Madagascar's religious life blends Christianity, brought by European missionaries and now followed by a large share of the population in both Catholic and Protestant forms, with deeply rooted traditional beliefs. Central to Malagasy tradition is reverence for ancestors, expressed in customs such as the famadihana, or turning of the bones, a celebratory rite in which families exhume and rewrap the remains of their dead. There is also a Muslim minority, and the two world faiths often coexist with the older ancestral practices.

The cuisine of Madagascar reflects its mixed Asian and African heritage, centred firmly on rice, which Malagasy people eat in great quantity at nearly every meal, often more than almost anyone else in the world. Rice is accompanied by side dishes of meat, fish, vegetables, or beans in flavourful sauces, and the island grows the spices and produce, including vanilla, that enrich the food. Zebu, the humped cattle central to Malagasy culture, provide meat for special occasions.

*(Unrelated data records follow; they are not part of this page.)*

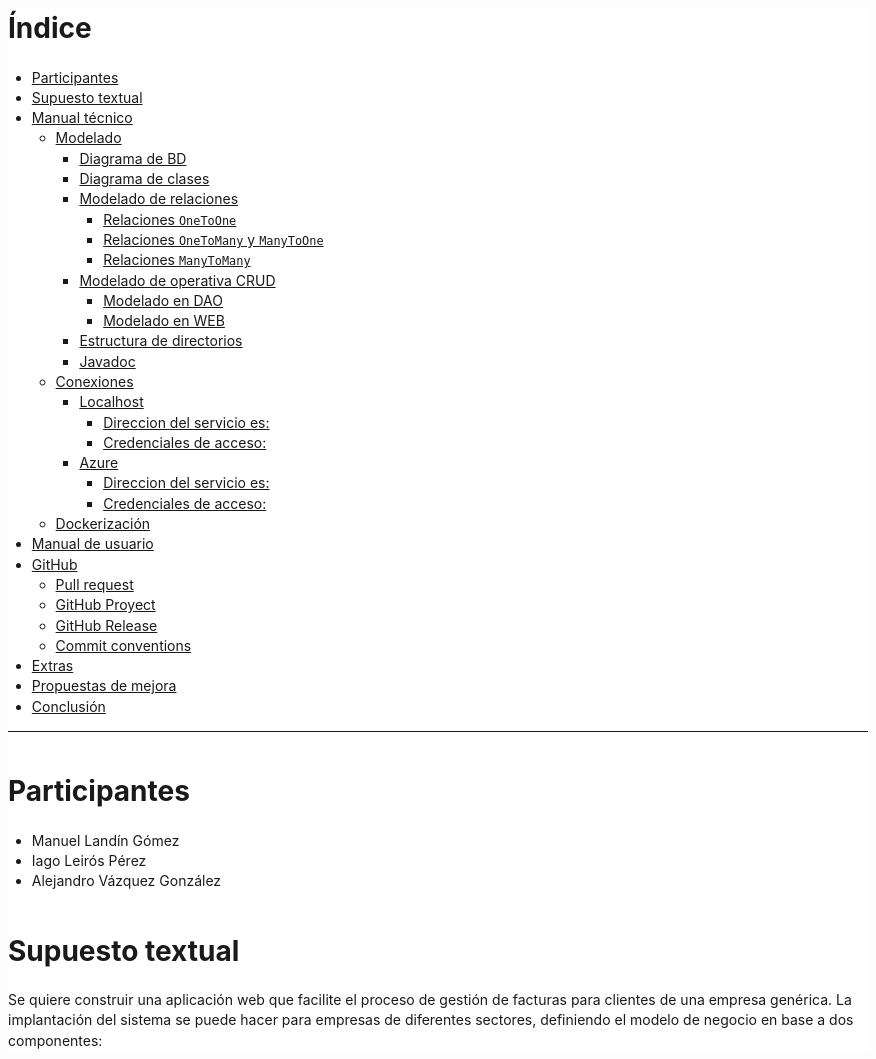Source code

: # Índice


* [Participantes](#participantes)
* [Supuesto textual](#supuesto-textual)
* [Manual técnico](#manual-técnico)
  * [Modelado](#modelado)
    * [Diagrama de BD](#diagrama-de-bd)
    * [Diagrama de clases](#diagrama-de-clases)
    * [Modelado de relaciones](#modelado-de-relaciones)
      * [Relaciones `OneToOne`](#relaciones-onetoone)
      * [Relaciones `OneToMany` y `ManyToOne`](#relaciones-onetomany-y-manytoone)
      * [Relaciones `ManyToMany`](#relaciones-manytomany)
    * [Modelado de operativa CRUD](#modelado-de-operativa-crud)
      * [Modelado en DAO](#modelado-en-dao)
      * [Modelado en WEB](#modelado-en-web)
    * [Estructura de directorios](#estructura-de-directorios)
    * [Javadoc](#javadoc)
  * [Conexiones](#conexiones)
    * [Localhost](#localhost)
      * [Direccion del servicio es:](#direccion-del-servicio-es-)
      * [Credenciales de acceso:](#credenciales-de-acceso-)
    * [Azure](#azure)
      * [Direccion del servicio es:](#direccion-del-servicio-es--1)
      * [Credenciales de acceso:](#credenciales-de-acceso--1)
  * [Dockerización](#dockerización)
* [Manual de usuario](#manual-de-usuario)
* [GitHub](#github)
    * [Pull request](#pull-request)
    * [GitHub Proyect](#github-proyect)
    * [GitHub Release](#github-release)
    * [Commit conventions](#commit-conventions)
* [Extras](#extras)
* [Propuestas de mejora](#propuestas-de-mejora)
* [Conclusión](#conclusión)


---

# Participantes

- Manuel Landín Gómez
- Iago Leirós Pérez
- Alejandro Vázquez González

# Supuesto textual

Se quiere construir una aplicación web que facilite el proceso de gestión de facturas para clientes
de una empresa genérica. La implantación del sistema se puede hacer para empresas de diferentes sectores,
definiendo el modelo de negocio en base a dos componentes:
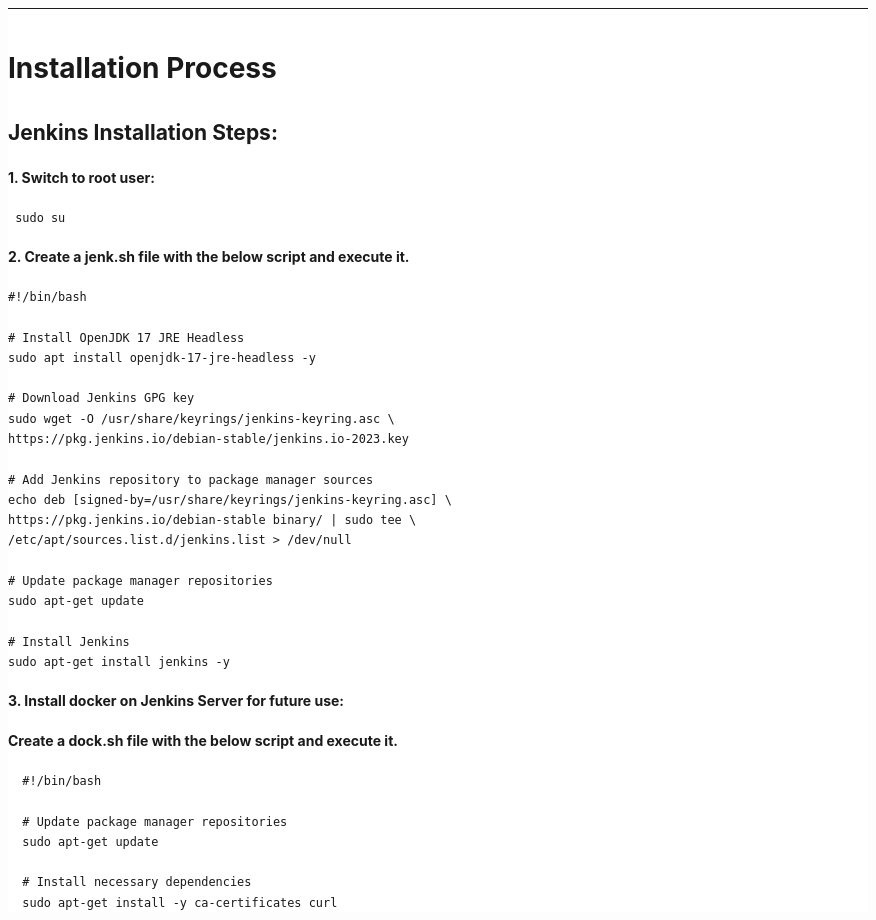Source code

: 
-------------------------------------------------------------------------------------------------------------------

# Installation Process

## Jenkins Installation Steps:

#### 1. Switch to root user:
     sudo su

#### 2. Create a jenk.sh file with the below script and execute it.
    #!/bin/bash

    # Install OpenJDK 17 JRE Headless
    sudo apt install openjdk-17-jre-headless -y

    # Download Jenkins GPG key
    sudo wget -O /usr/share/keyrings/jenkins-keyring.asc \
    https://pkg.jenkins.io/debian-stable/jenkins.io-2023.key
    
    # Add Jenkins repository to package manager sources
    echo deb [signed-by=/usr/share/keyrings/jenkins-keyring.asc] \
    https://pkg.jenkins.io/debian-stable binary/ | sudo tee \
    /etc/apt/sources.list.d/jenkins.list > /dev/null
    
    # Update package manager repositories
    sudo apt-get update
    
    # Install Jenkins
    sudo apt-get install jenkins -y

#### 3. Install docker on Jenkins Server for future use:

#### Create a dock.sh file with the below script and execute it.
      #!/bin/bash

      # Update package manager repositories
      sudo apt-get update
    
      # Install necessary dependencies
      sudo apt-get install -y ca-certificates curl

Agriculture is the livelihood of most Malagasy, much of it small-scale and centred on rice grown in terraced and irrigated paddies across the highlands and lowlands. Madagascar is also the world's leading producer of vanilla, the costly flavouring derived from a climbing orchid, much of it grown in the northeast, along with cloves, coffee, and other spices and cash crops. Cattle, especially the humped zebu, are central to rural life and culture, valued as a sign of wealth and used in ceremonies.

The settlement of the island by ocean-crossing voyagers from Southeast Asia, an astonishing feat of early navigation, and the rise of the Merina kingdom that unified it, are foundations of the Malagasy story. French colonisation, resisted at times by force, ended with independence in 1960. In modern times Madagascar has struggled with political instability and deep poverty, even as it has drawn growing attention for the global importance and fragility of its unique natural environment.

Philibert Tsiranana, the first president of independent Madagascar. Credit: Bundesarchiv_B_145_Bild-F013783-0033,_Berlin,_Staatsbesuch_aus_Madagaskar.jpg: Wegmann, Ludwig derivative work: Polaert (talk) (CC BY-SA 3.0 de).
Philibert Tsiranana, the first president of independent Madagascar. Credit: Bundesarchiv_B_145_Bild-F013783-0033,_Berlin,_Staatsbesuch_aus_Madagaskar.jpg: Wegmann, Ludwig derivative work: Polaert (talk) (CC BY-SA 3.0 de).

Madagascar has a population of around 30 million people, the Malagasy, who, despite the island's African location, are descended from a blend of Southeast Asian and African ancestors and speak a single language, Malagasy, that belongs to the Austronesian family of distant Indonesia and the Pacific. French is also widely used. The population is largely rural and among the poorest in the world, concentrated in the highlands and along the coasts, with the capital, Antananarivo, set high in the centre of the island.